[Instructions for the task]:
Every line of the listing should be retyped exactly, but none of the pictures should be.

═══ Information provided

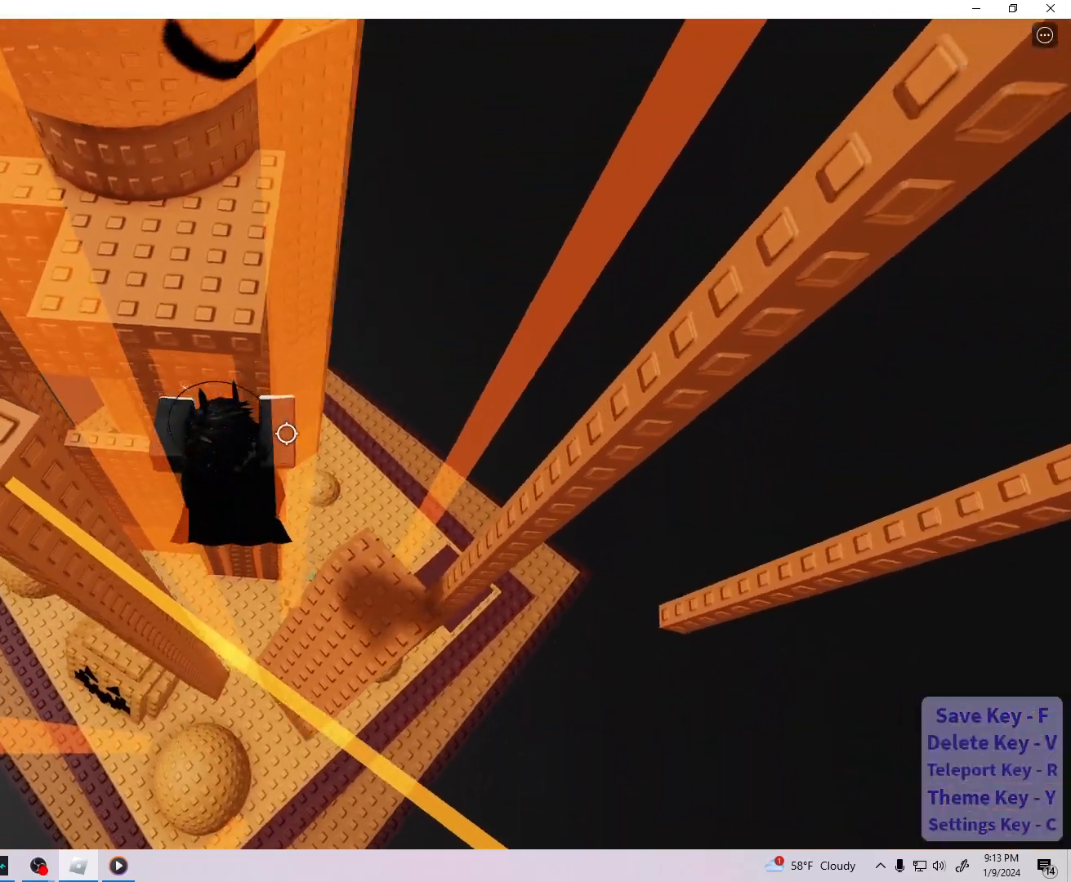
{"keys": ["shift", "w"], "events": [[50, "a", "up"], [500, "shift", "down"]]}
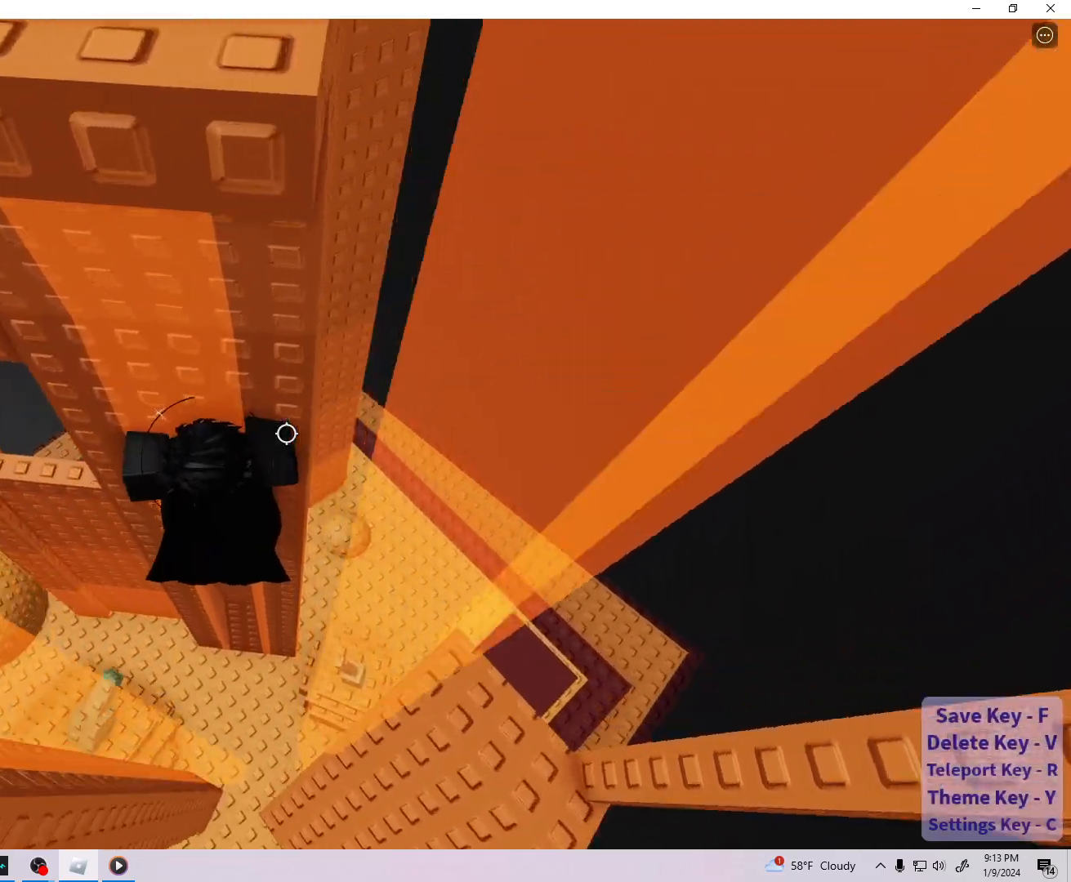
{"keys": ["w"], "events": [[17, "w", "up"], [133, "shift", "up"], [417, "a", "down"], [417, "w", "down"], [500, "a", "up"]]}
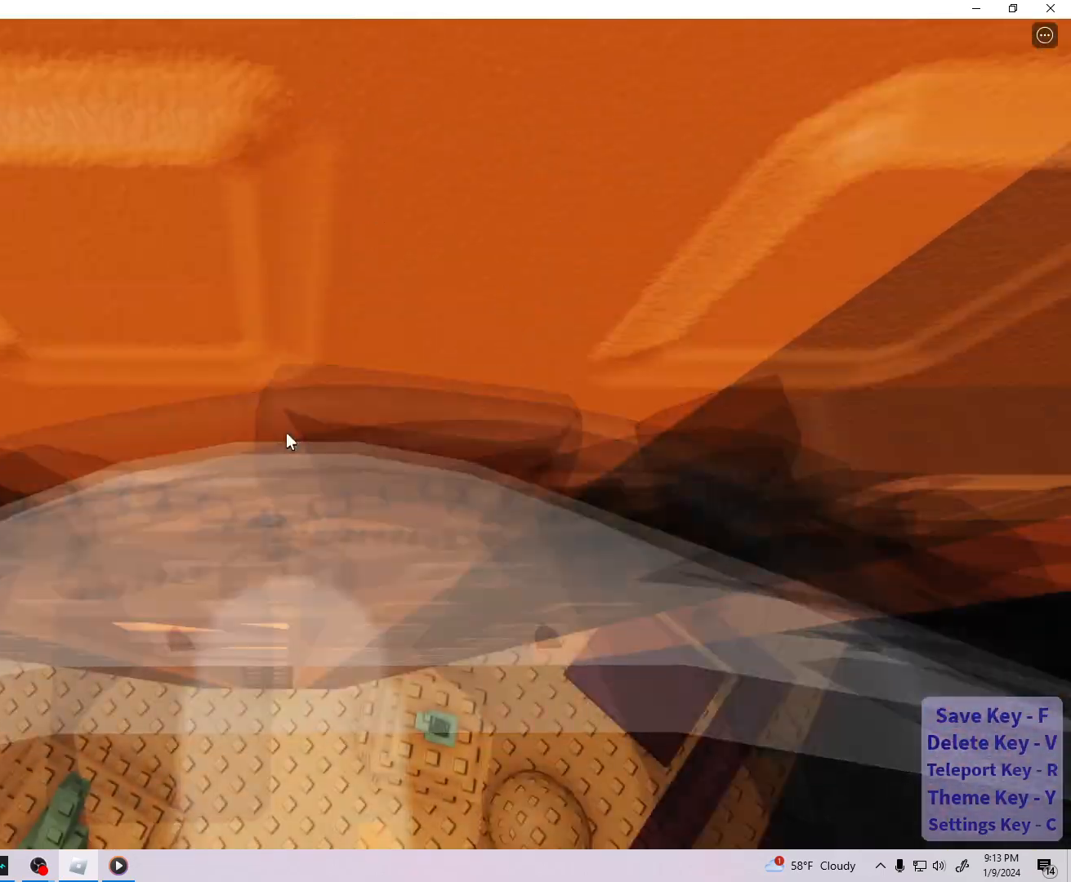
{"keys": ["a"], "events": [[17, "w", "up"], [267, "w", "down"], [283, "a", "down"], [350, "space", "down"], [450, "space", "up"], [450, "w", "up"]]}
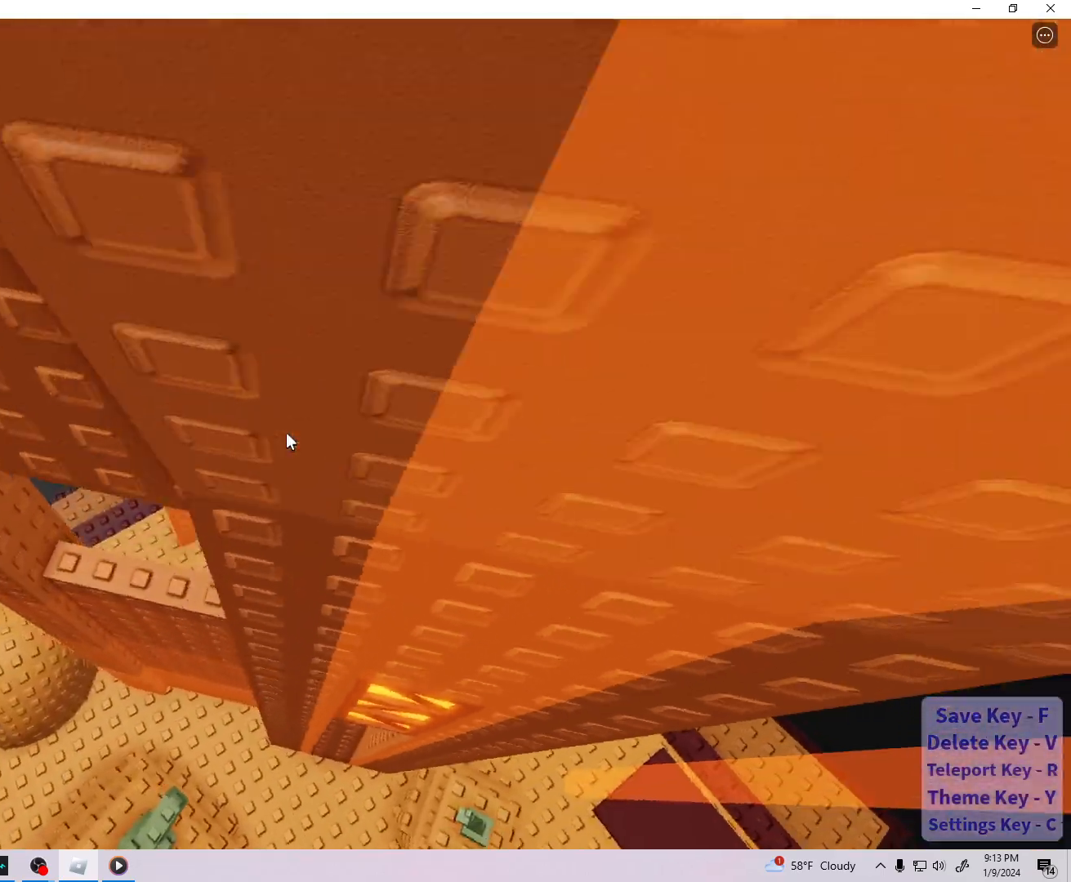
{"keys": [], "events": [[83, "w", "down"], [367, "a", "up"], [483, "w", "up"]]}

══════

[Solution to the problem]:
{"keys": ["shift", "w"], "events": [[50, "a", "up"], [500, "shift", "down"]]}
{"keys": ["w"], "events": [[17, "w", "up"], [133, "shift", "up"], [417, "a", "down"], [417, "w", "down"], [500, "a", "up"]]}
{"keys": ["a"], "events": [[17, "w", "up"], [267, "w", "down"], [283, "a", "down"], [350, "space", "down"], [450, "space", "up"], [450, "w", "up"]]}
{"keys": [], "events": [[83, "w", "down"], [367, "a", "up"], [483, "w", "up"]]}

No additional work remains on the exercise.